A nerve sheath tumor is a type of tumor of the nervous system (nervous system neoplasm) which is made up primarily of the myelin surrounding nerves. From benign tumors like schwannoma to high grade malignant neoplasms known as malignant peripheral nerve sheath tumors, peripheral nerve sheath tumors include a range of clearly characterized clinicopathologic entities.
A peripheral nerve sheath tumor (PNST) is a nerve sheath tumor in the peripheral nervous system. Benign peripheral nerve sheath tumors include schwannomas and neurofibromas.

A malignant peripheral nerve sheath tumor (MPNST) is a cancerous peripheral nerve sheath tumor, which are frequently resistant to conventional treatments.

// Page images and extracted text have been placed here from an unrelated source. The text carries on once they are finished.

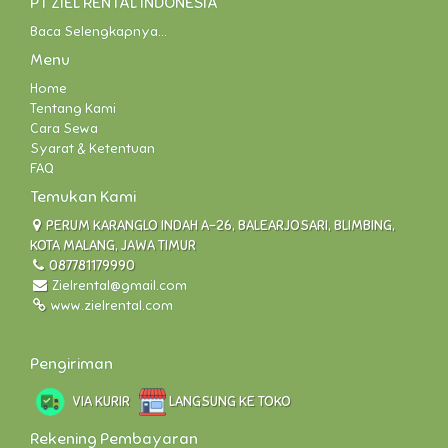
PT ZIEL RENTAL INDONESIA
Baca Selengkapnya...
Menu
Home
Tentang Kami
Cara Sewa
Syarat & Ketentuan
FAQ
Temukan Kami
PERUM KARANGLO INDAH A-26, BALEARJOSARI, BLIMBING,
KOTA MALANG, JAWA TIMUR
087781179990
Zielrental@gmail.com
www.zielrental.com
Pengiriman
VIA KURIR
LANGSUNG KE TOKO
Rekening Pembayaran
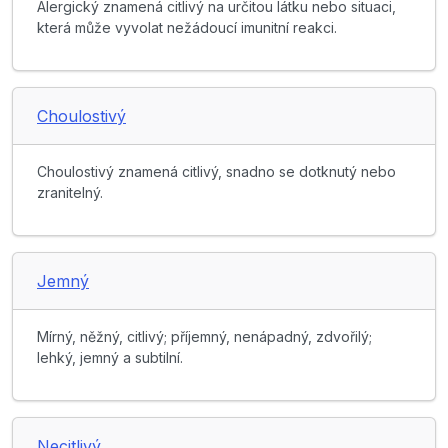
Alergický znamená citlivý na určitou látku nebo situaci,
která může vyvolat nežádoucí imunitní reakci.
Choulostivý
Choulostivý znamená citlivý, snadno se dotknutý nebo
zranitelný.
Jemný
Mírný, něžný, citlivý; příjemný, nenápadný, zdvořilý;
lehký, jemný a subtilní.
Necitlivý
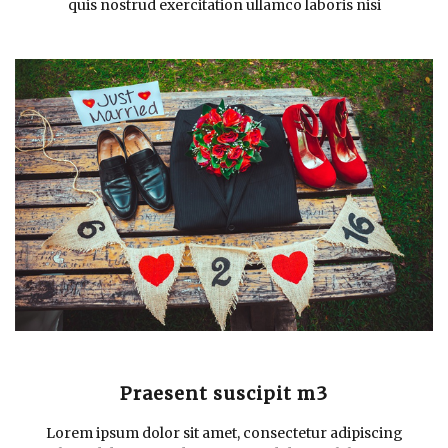
quis nostrud exercitation ullamco laboris nisi
Praesent suscipit m3
Lorem ipsum dolor sit amet, consectetur adipiscing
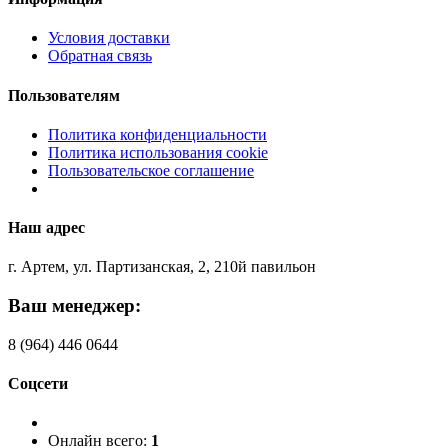
Условия доставки
Обратная связь
Пользователям
Политика конфиденциальности
Политика использования cookie
Пользовательское соглашение
Наш адрес
г. Артем, ул. Партизанская, 2, 210й павильон
Ваш менеджер:
8 (964) 446 0644
Соцсети
Онлайн всего:
1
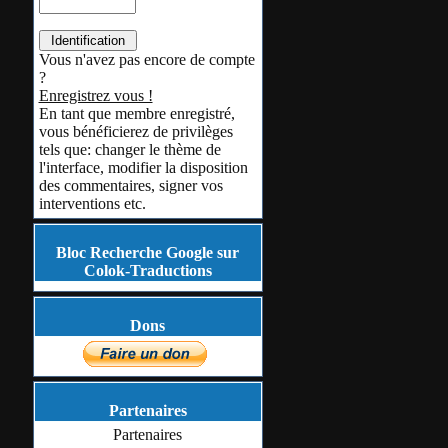
Vous n'avez pas encore de compte
?
Enregistrez vous !
En tant que membre enregistré,
vous bénéficierez de privilèges
tels que: changer le thème de
l'interface, modifier la disposition
des commentaires, signer vos
interventions etc.
Bloc Recherche Google sur
Colok-Traductions
Dons
Partenaires
Partenaires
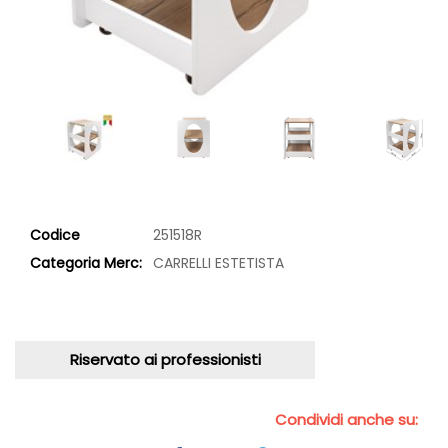
Codice
251518R
Categoria Merc:
CARRELLI ESTETISTA
Riservato ai professionisti
Condividi anche su:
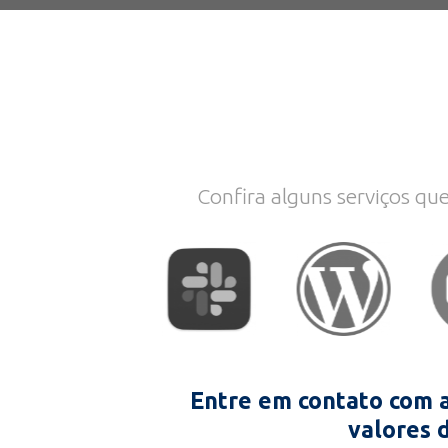
Confira alguns serviços qu
Entre em contato com a
valores 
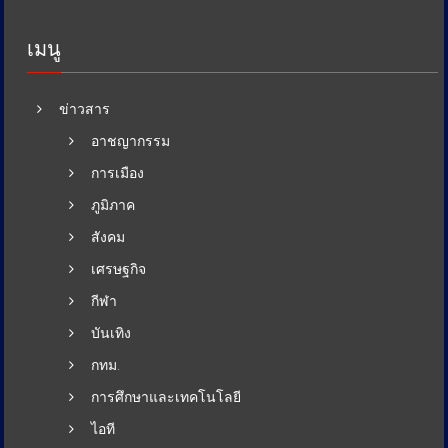
เมนู
ข่าวสาร
อาชญากรรม
การเมือง
ภูมิภาค
สังคม
เศรษฐกิจ
กีฬา
บันเทิง
กทม.
การศึกษาและเทคโนโลยี
ไอที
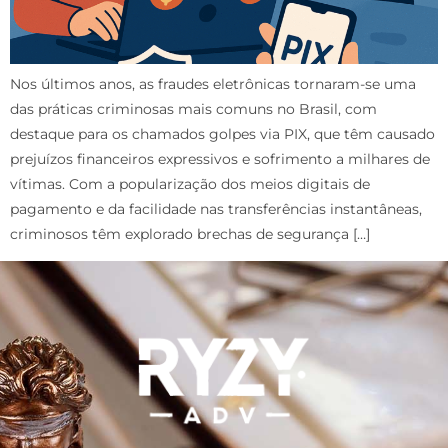
Nos últimos anos, as fraudes eletrônicas tornaram-se uma
das práticas criminosas mais comuns no Brasil, com
destaque para os chamados golpes via PIX, que têm causado
prejuízos financeiros expressivos e sofrimento a milhares de
vítimas. Com a popularização dos meios digitais de
pagamento e da facilidade nas transferências instantâneas,
criminosos têm explorado brechas de segurança […]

Origin of peripheral nerve sheath tumors
The primary Schwann cell differentiation and neoplastic proliferations are characteristics of peripheral nerve sheath tumors. For instance, the Schwann cell, which is the major neoplastic cell component of neurofibroma, is cytologically distinguished by the expression of S-100 protein and wavy nuclear outlines. A variety of peripheral nerve cells, including axons, perineurial cells, fibroblasts, and varying inflammatory components such as mast cells and lymphocytes, are also present in neurofibromas. A population of CD34-positive cells with an unknown histogenesis is also found.